=== Data for processing ===
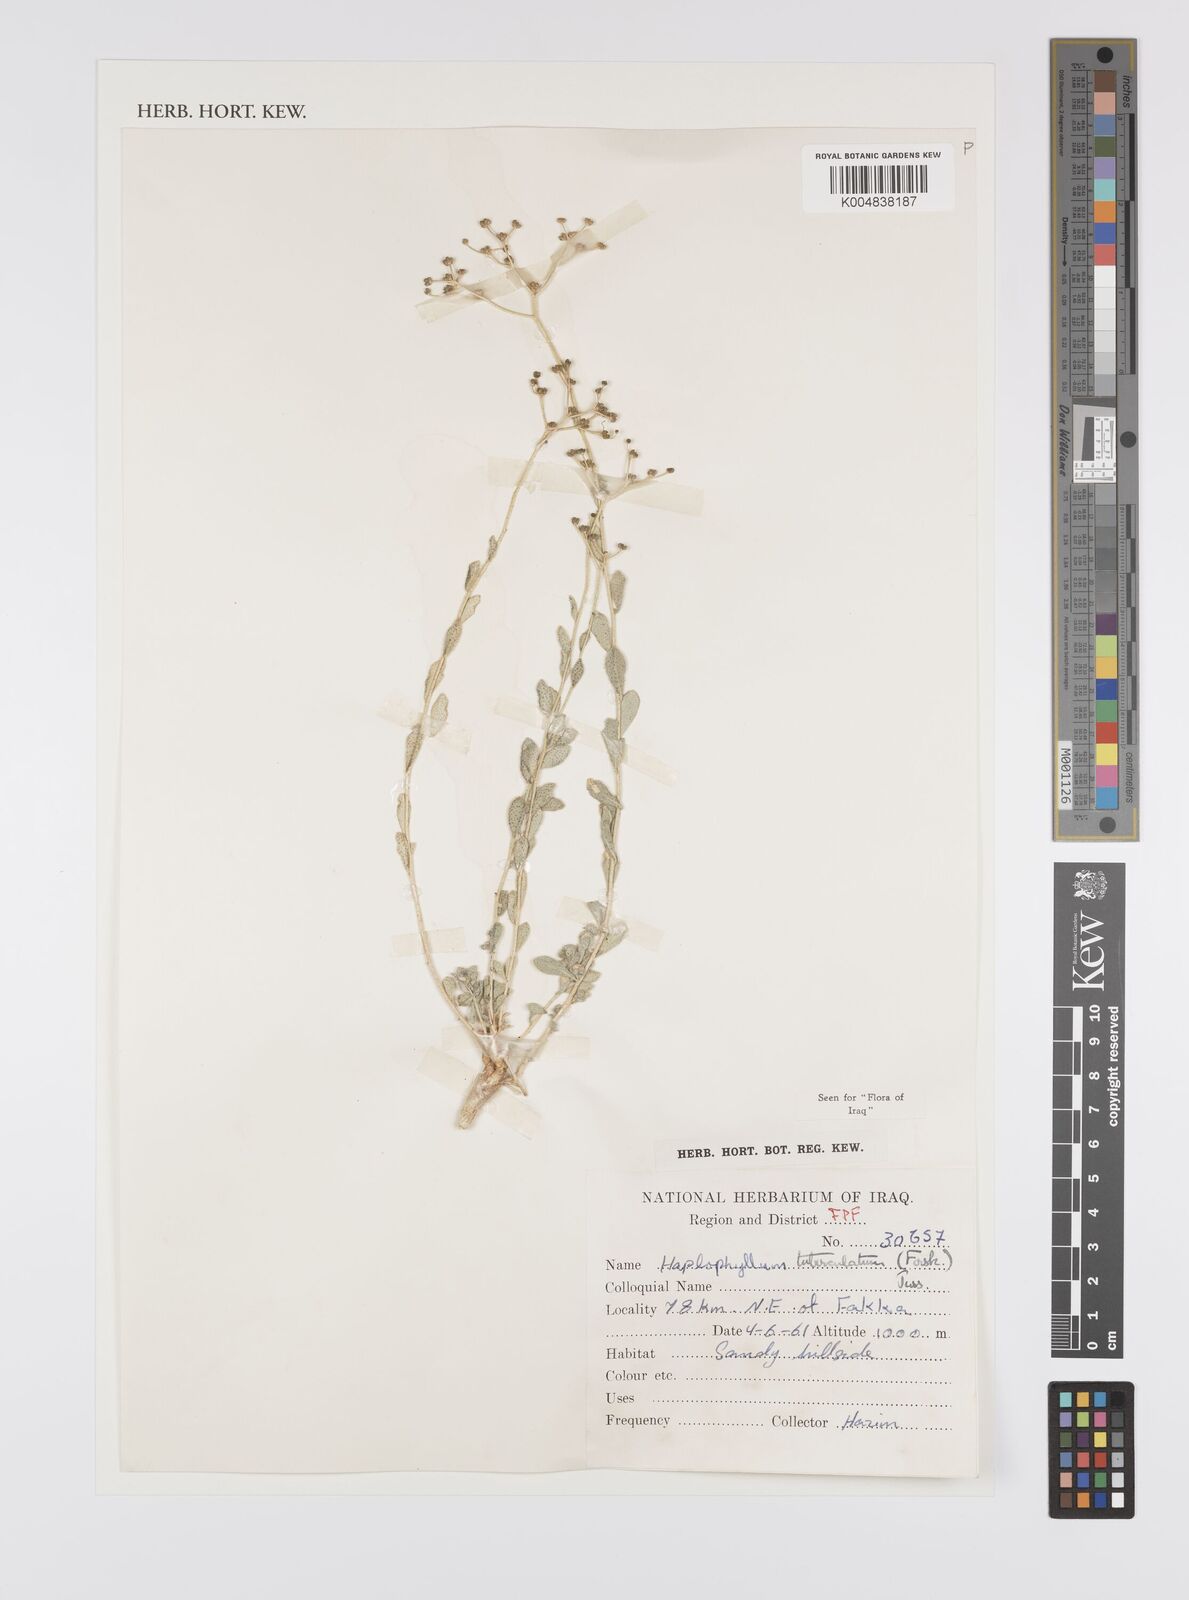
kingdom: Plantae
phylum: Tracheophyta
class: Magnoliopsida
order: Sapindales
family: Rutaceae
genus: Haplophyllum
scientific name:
===
Task:
Reproduce the lines of all the records above, swapping "scientific name" for "species name" and leaving everything else unchanged. Omit the pictures.

Final result:
kingdom: Plantae
phylum: Tracheophyta
class: Magnoliopsida
order: Sapindales
family: Rutaceae
genus: Haplophyllum
species name:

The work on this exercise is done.